Catwalk: The Art of the Fashion Show

Catwalk: The Art of the Fashion Show

18.10.2025 – 15.02.2026

Vitra Design Museum

They last barely fifteen minutes, yet their images circle the globe: fashion shows are media spectacles, social rituals, and cultural statements all at once. With »Catwalk: The Art of the Fashion Show«, opening on 18 October, the Vitra Design Museum presents a major exhibition dedicated to the phenomenon of the fashion show. Tracing its evolution from its beginnings around 1900 to the present day, the exhibition explores the history and cultural significance of the runway and brings together landmark examples from fashion houses such as Balenciaga, Chanel, Dior, Gucci, Helmut Lang, Martin Margiela, Prada, Viktor & Rolf, Louis Vuitton, Yohji Yamamoto, and others.

Dataset items:
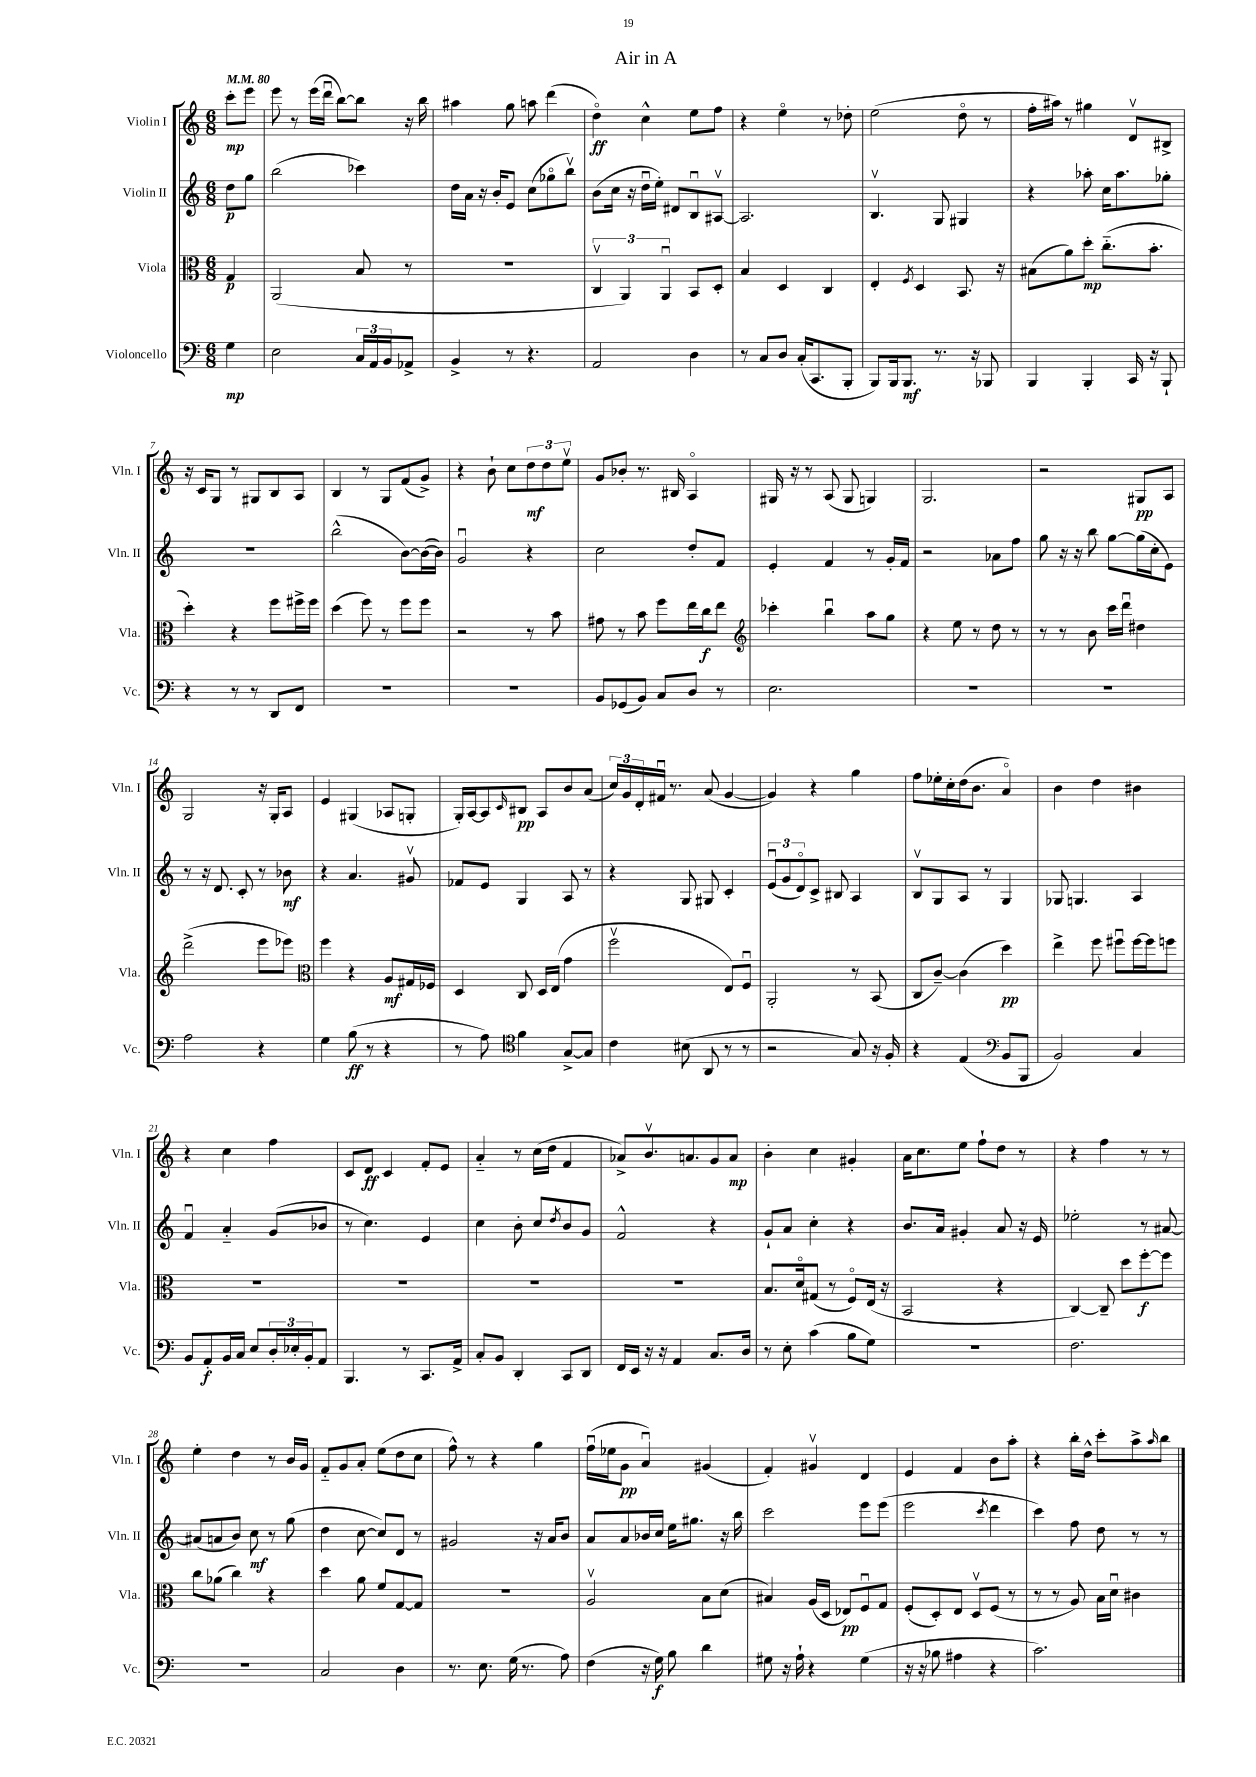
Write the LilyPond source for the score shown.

\header { title = "Air in A" }
<<
\new StaffGroup <<
\new Staff = "s0" \with { instrumentName = "Violin I" shortInstrumentName = "Vln. I" } {
    \clef treble \key c \major \numericTimeSignature \time 6/8 \partial 4 \tempo 4 = 80
    c'''8-.\mp e'''8 |
    e'''8 r8 e'''16( d'''16\downbow b''8~) b''8 r16 b''16 |
    ais''4 g''8 a''8 d'''4( |
    d''4\flageolet\ff) c''4-^ e''8 f''8 |
    r4 e''4\flageolet r8 des''8-. |
    e''2( d''8\flageolet r8 |
    f''16-. ais''16) r8 gis''4 d'8\upbow bis8-> |
    r16 c'16 g8 r8 gis8 b8 a8 |
    b4 r8 g8 f'8( g'8->) |
    r4 b'8-! c''8 \tuplet 3/2 { d''8\mf d''8 e''8\upbow } |
    g'8 bes'8-. r8. bis16 a4\flageolet |
    gis16 r16 r8 a8( gis8 g4) |
    g2. |
    r2 gis8\pp a8 |
    g2 r16 g16-. a8 |
    e'4 gis4( aes8 g8-. |
    g16-.) a16~ a8 \grace { c'16 } bis8\pp a8 b'8 a'8( |
    \tuplet 3/2 { c''16) g'16 d'16-. } fis'16\downbow r8. a'8( g'4~ |
    g'4) r4 g''4 |
    f''8 ees''16-. c''16-. d''16( b'8. a'4\flageolet) |
    b'4 d''4 bis'4 |
    r4 c''4 f''4 |
    c'8 d'8\ff c'4 f'8-. e'8 |
    a'4-_ r8 c''16( d''16 f'4 |
    aes'8->) b'8.\upbow a'8. g'8 a'8\mp |
    b'4-. c''4 gis'4-. |
    a'16 c''8. e''8 f''8-! d''8 r8 |
    r4 f''4 r8 r8 |
    e''4-. d''4 r8 b'16 g'16 |
    f'8-_ g'8 a'8-. e''8( d''8 c''8 |
    f''8-^) r8 r4 g''4 |
    f''16\downbow( ees''16 g'8\pp a'4\downbow) gis'4( |
    f'4-.) gis'4\upbow d'4 |
    e'4 f'4 b'8 a''8-. |
    r4 b''16-. d''16-^ c'''8-. a''8-> \grace { a''16 } b''8 \bar "|." |
}
\new Staff = "s1" \with { instrumentName = "Violin II" shortInstrumentName = "Vln. II" } {
    \clef treble \key c \major \numericTimeSignature \time 6/8 \partial 4
    d''8\p g''8 |
    b''2( ces'''4) |
    d''16 a'16 r16 b'16-. e'8 c''8( ges''8\flageolet b''8\upbow) |
    b'8( c''16 r16 d''16\downbow e''16-.) dis'8 b8\downbow ais8~\upbow |
    ais2. |
    b4.\upbow g8 gis4 |
    r4 aes''8-. c''16 aes''8. ges''8-. |
    R2. |
    b''2-^( b'8~) b'16~( b'16) |
    g'2\downbow r4 |
    c''2 d''8-. f'8 |
    e'4-. f'4 r8 g'16-. f'16 |
    r2 aes'8 f''8 |
    g''8 r16 r16 b''8 g''8~ g''16( c''16-. e'8) |
    r8 r16 d'8. c'8-. r8 bes'8\mf |
    r4 a'4. gis'8\upbow |
    fes'8 e'8 g4 a8 r8 |
    r4 g8 gis8 c'4-. |
    \tuplet 3/2 { e'8\downbow( g'8 d'8\flageolet) } c'8-> bis8 a4 |
    b8\upbow g8 a8 r8 g4 |
    ges8 g4. a4 |
    f'4\downbow a'4-_ g'8( bes'8 |
    r8 c''4.) e'4 |
    c''4 b'8-. c''8 \acciaccatura { d''8 } b'8 g'8 |
    f'2-^ r4 |
    g'8-! a'8 c''4-. r4 |
    b'8. a'16 gis'4-. a'8 r16 e'16 |
    ees''2-. r8 ais'8~ |
    ais'8( a'8 b'8) c''8\mf r8 g''8( |
    d''4 c''8~ c''8) d'8 r8 |
    gis'2 r16 a'16 b'8 |
    a'8 a'8 bes'16 c''16 e''16 gis''8. r16 b''16 |
    c'''2 e'''8 e'''8( |
    e'''2 \acciaccatura { c'''8 } d'''4 |
    c'''4) f''8 d''8 r8 r8 \bar "|." |
}
\new Staff = "s2" \with { instrumentName = "Viola" shortInstrumentName = "Vla." } {
    \clef alto \key c \major \numericTimeSignature \time 6/8 \partial 4
    g4\p |
    a,2( b8 r8 |
    R2. |
    \tuplet 3/2 { c4\upbow a,4) a,4\downbow } b,8 d8-. |
    b4 d4 c4 |
    e4-. \acciaccatura { f8 } d4 b,8. r16 |
    bis8( a'8) d''8-.\mp c''8.-_( b'8.-. |
    d''4-.) r4 f''8 fis''16-> fis''16 |
    d''4( f''8) r8 f''8 f''8 |
    r2 r8 b'8 |
    gis'8 r8 b'8 f''8 e''16 c''16\f e''8 |
    \clef treble ces'''4-. b''4\downbow a''8 g''8 |
    r4 e''8 r8 d''8 r8 |
    r8 r8 b'8 c'''16 d'''16\downbow dis''4 |
    d'''2->( e'''8 ees'''8) |
    \clef alto f''4 r4 a8\mf gis16 fes16 |
    d4 c8 d16 e16( g'4 |
    f''2\upbow e8) f8\downbow |
    a,2-. r8 b,8( |
    c8 c'8~--) c'4( d''4\pp) |
    e''4-> f''8 fis''8\downbow fis''16~ fis''16 f''8 |
    R2. |
    R2. |
    R2. |
    R2. |
    b8. d'16\flageolet gis8( r8 f8\flageolet) e16( r16 |
    b,2 r4 |
    c4~) c8-- d''8 f''8~-.\f f''8 |
    c''8 aes'8( c''4) r4 |
    d''4 a'8 f'8 g8~ g8 |
    R2. |
    a2\upbow b8 d'8( |
    bis4) a16( d16 ees8\pp) f8\downbow g8 |
    f8-.( d8-.) e8 d8\upbow f8( r8 |
    r8 r8 a8) b16 d'16\downbow cis'4 \bar "|." |
}
\new Staff = "s3" \with { instrumentName = "Violoncello" shortInstrumentName = "Vc." } {
    \clef bass \key c \major \numericTimeSignature \time 6/8 \partial 4
    g4\mp |
    e2 \tuplet 3/2 { c16 a,16 b,16 } aes,8-> |
    b,4-> r8 r4. |
    a,2 d4 |
    r8 c8 d8 c16-.( c,8. b,,8-. |
    b,,8) b,,16 b,,8.\mf r8. r16 bes,,8 |
    b,,4 b,,4-. c,16 r16 b,,8-! |
    r4 r8 r8 d,8 f,8 |
    R2. |
    R2. |
    b,8 ges,8( b,8) c8 d8 r8 |
    e2. |
    R2. |
    R2. |
    a2 r4 |
    g4 b8\ff( r8 r4 |
    r8 a8) \clef tenor f'4 g8~-> g8 |
    c'4 bis8( a,8 r8 r8 |
    r2 g8) r16 f16-. |
    r4 e4( \clef bass b,8 b,,8 |
    b,2) c4 |
    b,8 a,8-.\f b,16 c16 e8 \tuplet 3/2 { d16-. ees16-. b,16-. } a,8 |
    b,,4. r8 c,8. a,16-> |
    c8-. b,8 d,4-. c,8 d,8 |
    f,16 e,16 r16 r16 a,4 c8. d16 |
    r8 e8-. c'4( b8 g8) |
    R2. |
    f2. |
    r2. |
    c2 d4 |
    r8. e8. g16( r8. a8) |
    f4( r16 g16\f) b8 d'4 |
    gis8 r16 a16-! r4 gis4( |
    r16 r16 bes8 ais4 r4 |
    c'2.) \bar "|." |
}
>>
>>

EXERCISE DESCRIPTION: How long does the Catwalk exhibition text say fashion shows last?

FULL RESPONSE: Barely fifteen minutes.